[Qué harás]
1. Según el fragmento sobre la Navidad, ¿qué brilla en el camino que Dios nos ofrece? Nombra todo.
2. Copia del fragmento sobre la Navidad todo lo que va desde "Bendito sea el" hasta "propias fuerzas, hacemos.", pero renombra "hombres" como "pueblos".
3. Sigue escribiendo el fragmento sobre la Navidad a partir de su última frase.

Es verdad: nos reúne un acontecimiento único. Ha nacido el Salvador. Y nosotros hacemos memoria de la entrada de Dios en esta historia. Cantemos al Señor un canto nuevo. Un canto nuevo que el Señor nos regala a todos nosotros con su propia vida. El día en que nosotros recibimos el bautismo hemos recibido la vida de Dios y el canto que tenemos que realizar en este mundo, que es mostrar el rostro de este Dios. Él nos ofrece un camino donde brilla la verdad, donde brilla la fraternidad, donde brilla la paz y donde brilla también la creatividad para todos los hombres.

Bendito sea el Señor. Cantaremos eternamente las misericordias del Señor. Proclamaremos con nuestra propia vida esta misericordia, este amor de Dios. Daremos a conocer a los hombres esta fidelidad de Dios: de un Dios que nos quiere, que quiere al ser humano, que quiere esta historia, que quiere que esta historia marche por otros caminos diferentes a los que los hombres, por nuestras propias fuerzas, hacemos.

[Extractos de registros]
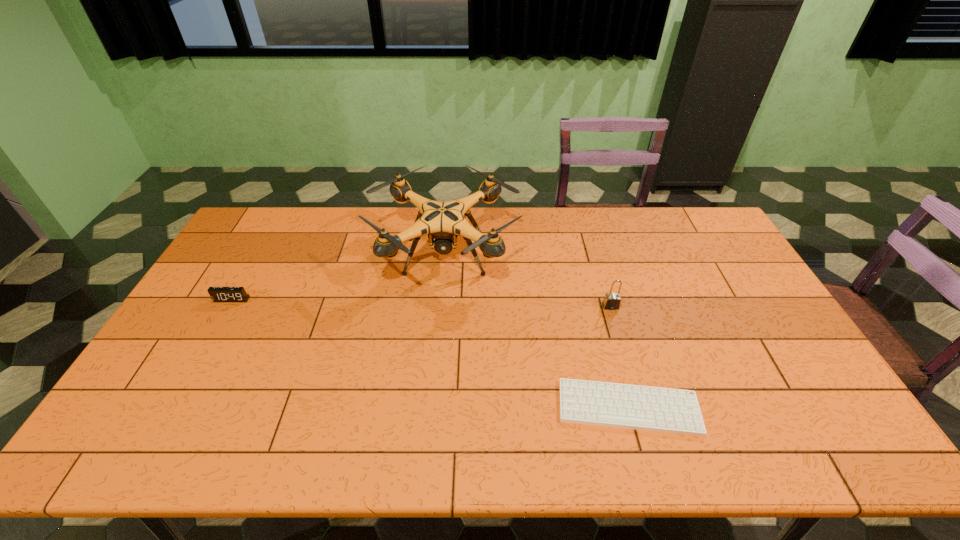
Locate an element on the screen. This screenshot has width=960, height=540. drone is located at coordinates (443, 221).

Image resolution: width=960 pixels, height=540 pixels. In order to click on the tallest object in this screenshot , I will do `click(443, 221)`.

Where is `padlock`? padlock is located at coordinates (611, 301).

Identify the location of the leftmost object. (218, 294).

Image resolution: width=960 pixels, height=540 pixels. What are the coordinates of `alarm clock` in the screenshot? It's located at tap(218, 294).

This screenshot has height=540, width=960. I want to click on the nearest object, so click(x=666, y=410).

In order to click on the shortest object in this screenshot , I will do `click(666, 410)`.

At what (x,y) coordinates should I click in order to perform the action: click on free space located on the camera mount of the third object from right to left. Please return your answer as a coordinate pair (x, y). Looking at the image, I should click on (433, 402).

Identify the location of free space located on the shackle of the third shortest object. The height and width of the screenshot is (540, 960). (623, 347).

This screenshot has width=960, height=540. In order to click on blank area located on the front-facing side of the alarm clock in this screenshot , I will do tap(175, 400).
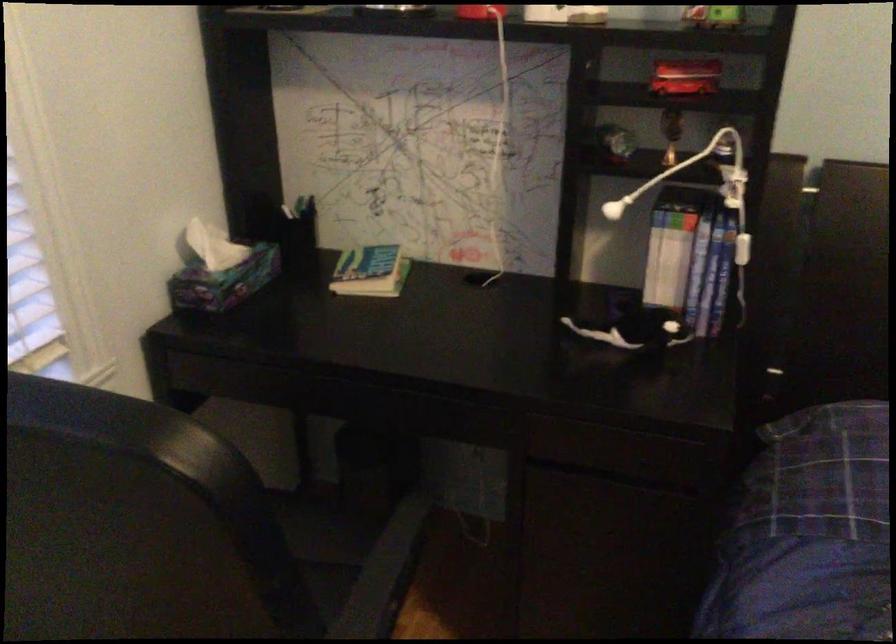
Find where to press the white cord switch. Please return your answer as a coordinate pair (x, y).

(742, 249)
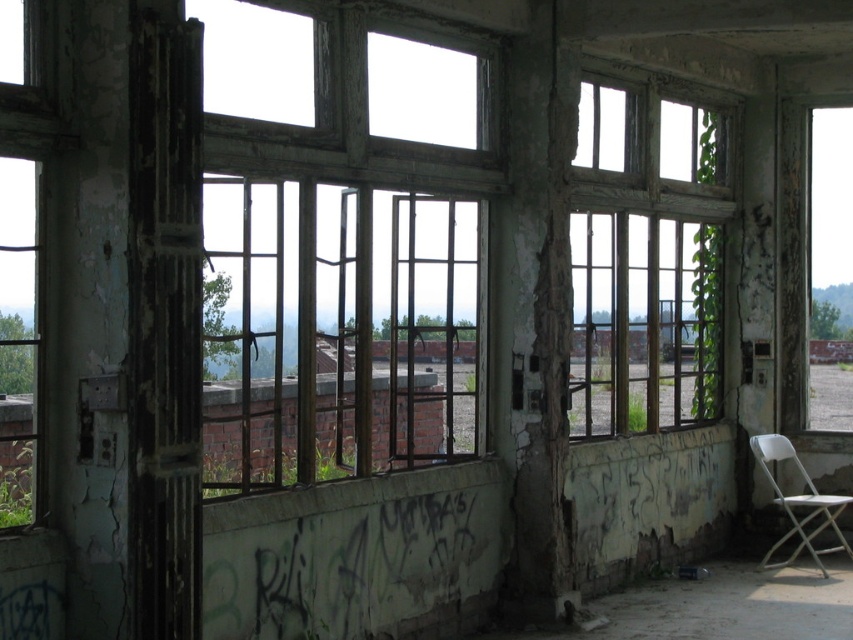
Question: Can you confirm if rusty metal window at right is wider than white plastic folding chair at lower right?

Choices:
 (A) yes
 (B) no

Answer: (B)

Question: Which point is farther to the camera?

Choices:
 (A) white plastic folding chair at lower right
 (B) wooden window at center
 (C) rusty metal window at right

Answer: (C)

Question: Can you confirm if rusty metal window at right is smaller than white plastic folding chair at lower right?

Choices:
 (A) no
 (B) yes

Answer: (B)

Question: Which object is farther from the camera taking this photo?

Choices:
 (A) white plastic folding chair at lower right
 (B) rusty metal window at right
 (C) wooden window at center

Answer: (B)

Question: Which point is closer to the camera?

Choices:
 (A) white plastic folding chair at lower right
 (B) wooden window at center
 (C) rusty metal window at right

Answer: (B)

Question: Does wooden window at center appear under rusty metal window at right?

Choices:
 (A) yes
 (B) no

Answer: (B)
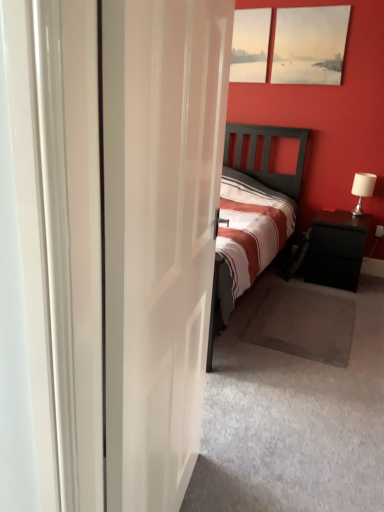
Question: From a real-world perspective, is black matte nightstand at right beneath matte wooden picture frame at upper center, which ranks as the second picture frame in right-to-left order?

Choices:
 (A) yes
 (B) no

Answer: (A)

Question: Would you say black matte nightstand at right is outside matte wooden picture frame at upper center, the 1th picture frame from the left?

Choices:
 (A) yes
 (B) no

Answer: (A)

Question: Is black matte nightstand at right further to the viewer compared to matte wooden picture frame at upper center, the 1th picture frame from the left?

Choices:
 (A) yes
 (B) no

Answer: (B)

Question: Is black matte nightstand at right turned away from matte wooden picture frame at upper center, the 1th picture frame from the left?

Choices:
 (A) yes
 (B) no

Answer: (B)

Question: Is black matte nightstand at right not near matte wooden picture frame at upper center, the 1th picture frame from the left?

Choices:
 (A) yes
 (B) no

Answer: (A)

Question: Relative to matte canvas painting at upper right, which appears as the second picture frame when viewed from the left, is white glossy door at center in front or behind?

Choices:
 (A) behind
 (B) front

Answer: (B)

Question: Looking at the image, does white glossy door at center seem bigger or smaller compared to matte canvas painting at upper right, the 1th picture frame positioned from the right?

[Respuestas]
1.
- la verdad
- la fraternidad
- la paz
- la creatividad para todos los hombres

2.
Bendito sea el Señor. Cantaremos eternamente las misericordias del Señor. Proclamaremos con nuestra propia vida esta misericordia, este amor de Dios. Daremos a conocer a los pueblos esta fidelidad de Dios: de un Dios que nos quiere, que quiere al ser humano, que quiere esta historia, que quiere que esta historia marche por otros caminos diferentes a los que los pueblos, por nuestras propias fuerzas, hacemos.

3.
Como hemos escuchado, Él en primer lugar anuncia la paz. Él además nos entrega y nos da a conocer el rostro verdadero de Dios. Él es imagen real de ese Dios que a través de los tiempos se nos ha mostrado, se nos ha revelado y nos ha dirigido palabras, pero como nos decía el Evangelio: «la palabra se hizo carne y habitó entre nosotros». Y esto es lo que nosotros celebramos.

Él quiere hacer un pacto con nosotros, queridos hermanos y hermanas. Con todos nosotros. Él quiere consolidar una manera de ser y de actuar en el mundo, y nos ha elegido a nosotros como miembros vivos de la Iglesia para realizarlo. Él nos protege. Él nos salva. Él no nos retira su amor. Abrámonos a este amor que el Señor nos da.

Queridos hermanos: es verdad. ¡Benditos los pies del mensajero que anuncia la paz! De este Dios del que hoy celebramos su nacimiento. No podemos callar este amor de Dios a los hombres, este amor que se ha manifestado en Dios mismo hecho hombre; este amor que nos dice cómo tenemos que ser nosotros; este Dios que tiene que ver la justicia verdadera, la gloria del hombre que precisamente está en parecerse y vivir en la condición que el Señor nos regala, dándonos su propia vida.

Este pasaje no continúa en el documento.